Rook, a follow-up to the Kelefa Sanneh–endorsed Palo Santo, is an unwitting supplement to Al Gore's climate-crisis campaign, speaking of apocalypse in the face of inaction. "Rooks" (the song is plural) glides on an elegant electric-guitar riff, lap-steel guitar, and searing trumpet while Meiburg—an avid birder who's done field research in the Galápagos—sings about Johnny Rooks, swallows, and gulls meeting their maker; for a kicker, he offers: "And we'll sleep until the world of man is paralyzed" in a tone that obliterates his boy soprano. "Century Eyes," meanwhile, is the album's lone lightning bolt—totally in-sync clangs, squalls, and rumbles that suddenly have the plug pulled on them, leaving you wanting another verse.

Meiburg also ponies up non-"green" songs like "Home Life," wherein a young girl sizes herself up against the boys; Shara Worden could very well be the manifestation of that girl on Shark's Teeth, the follow-up to MBD's sleek debut, Bring Me the Workhorse. "Inside a boy I found a universe/And in his eyes are a thousand stars on a dark sky," she coos on "Inside a Boy," a fusion of electric-guitar blasts and plentiful strings.

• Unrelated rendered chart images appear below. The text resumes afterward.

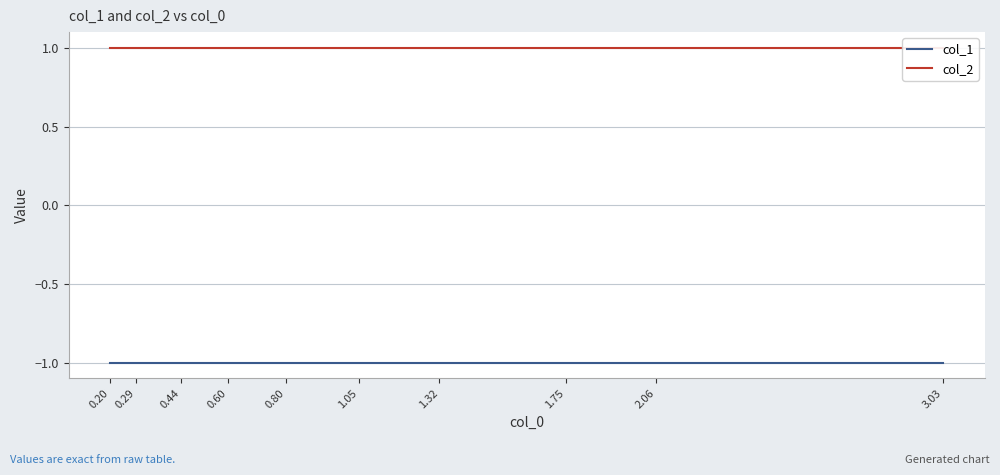

True or false: col_2 and col_1 intersect in this chart.

False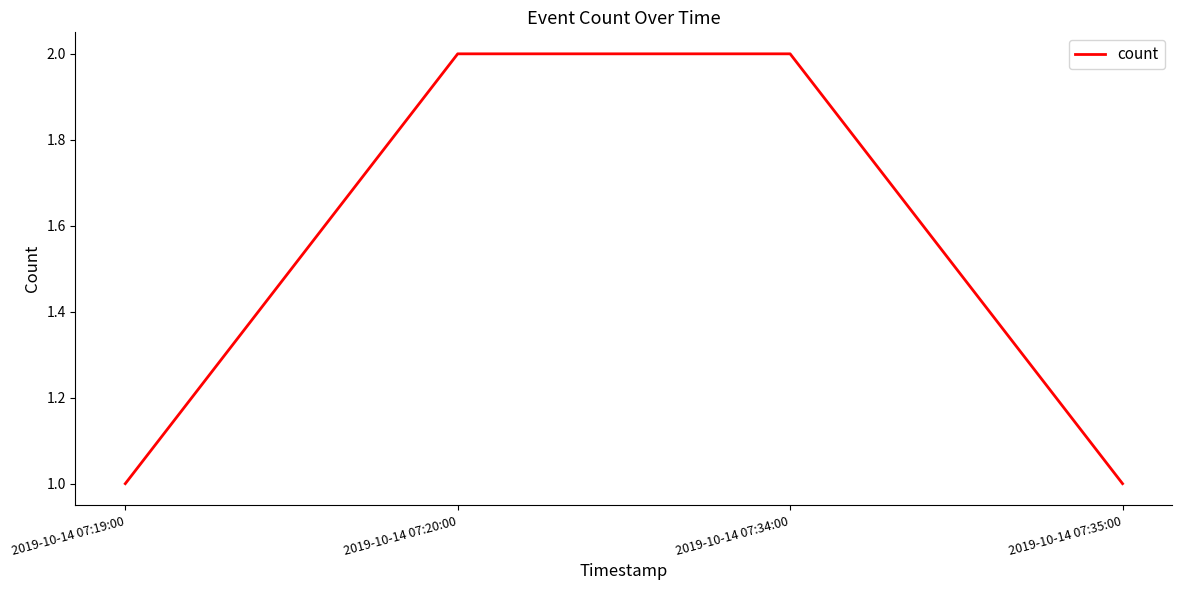

What position from the right is 2019-10-14 07:35:00?

1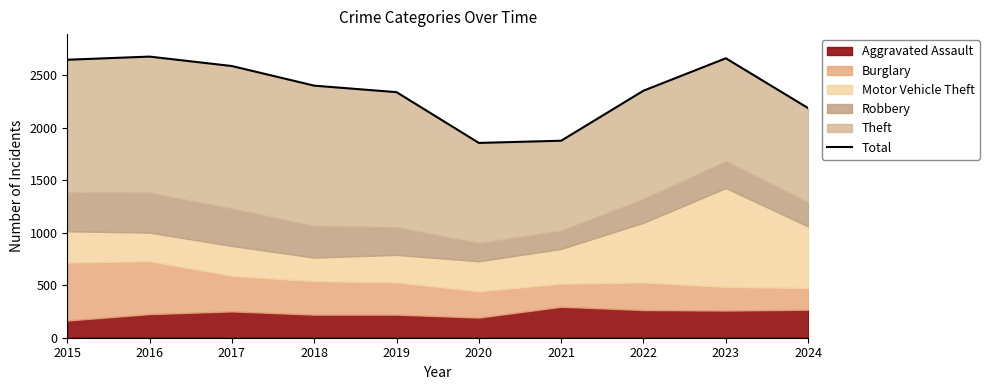

What is the change in value from 2017 to 2024?

-401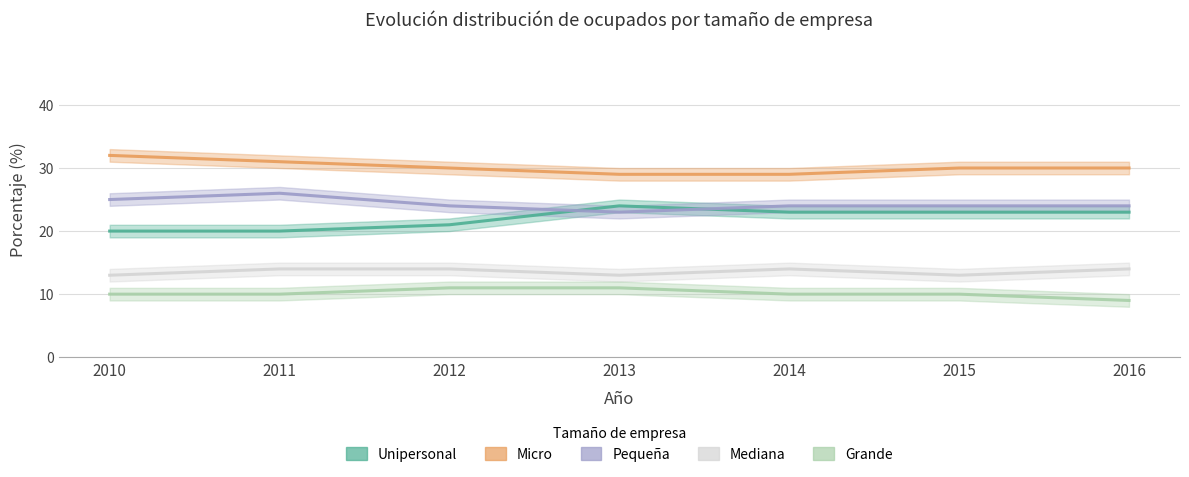

How many lines are shown in the chart?

5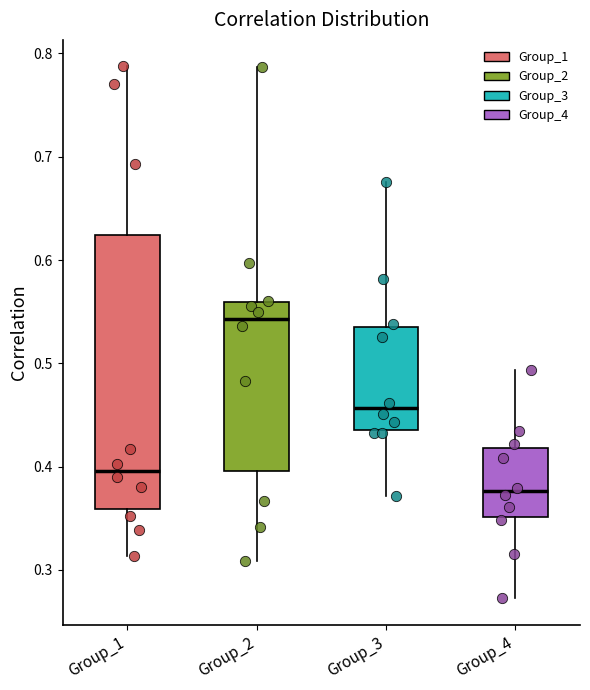

Reading left to right, read every box against the y-axis: the position of its median line, the range the box covers, and the ends of its whiskers. The values are not printed on the chart, so give them approximately, as read against the axis.

Group_1: median 0.40, box 0.36 to 0.62, whiskers 0.31 to 0.79
Group_2: median 0.54, box 0.40 to 0.56, whiskers 0.31 to 0.79
Group_3: median 0.46, box 0.44 to 0.53, whiskers 0.37 to 0.68
Group_4: median 0.38, box 0.35 to 0.42, whiskers 0.27 to 0.49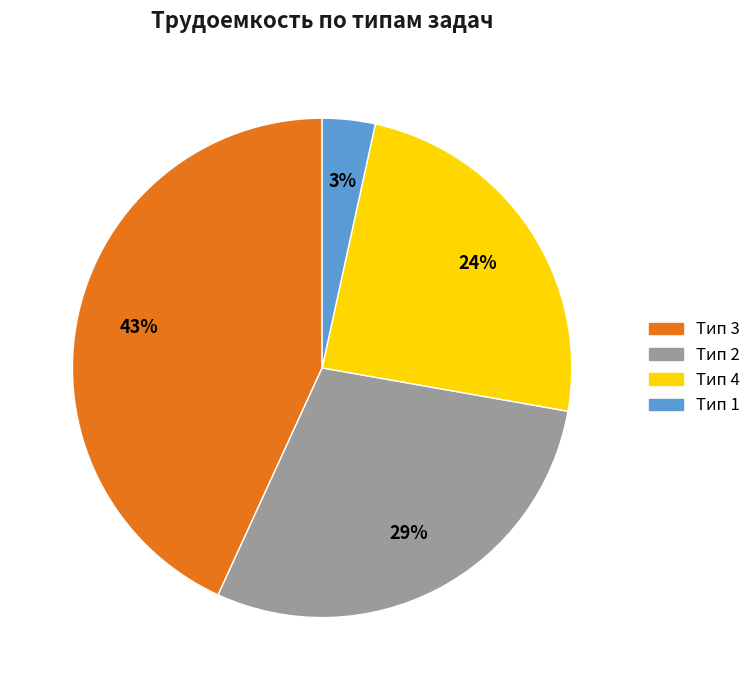

To the nearest percent, what percentage of the pie is Тип 2?

29%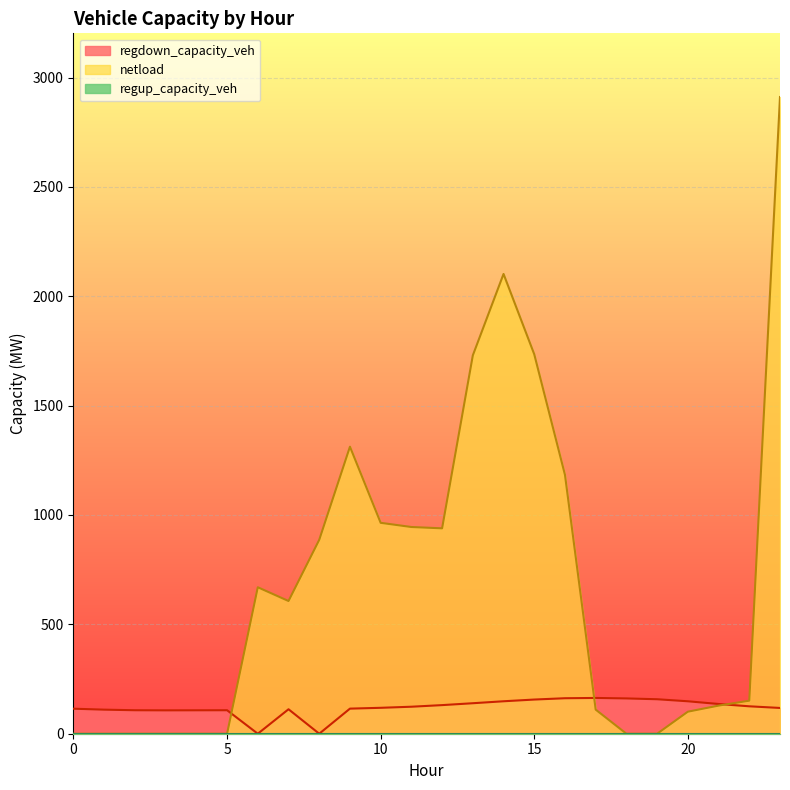

What is the difference between the second highest and minimum values in the regdown_capacity_veh series?

162.2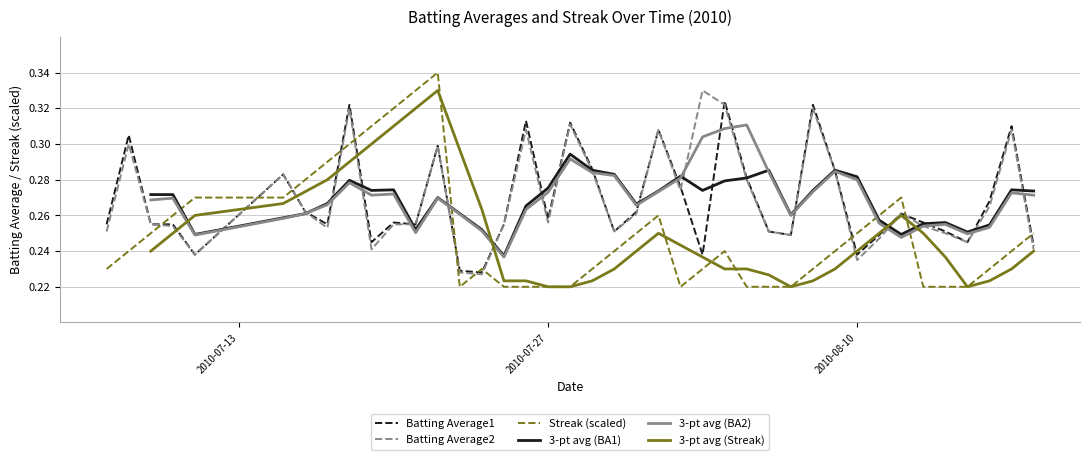

Is this an area chart (filled region under the line)?

No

Her operatic voice is all the more riveting on "Ice and the Storm," another account of the innate bond between soulmates. Worden's chamber-influenced compositions—nearly all of them about love in some form—have been percolating for six years, and the evidence shows she's been a nurturing mother.

Both albums exude grace and vocal excellence in the realm of Art Garfunkel or Kate Bush—a consequence of the earth-shattering stakes at hand. The rub is that Shark's Teeth is better than good but Rook is great, with an emotional clarity and narrative acuity that makes it one of the year's most rewarding listens.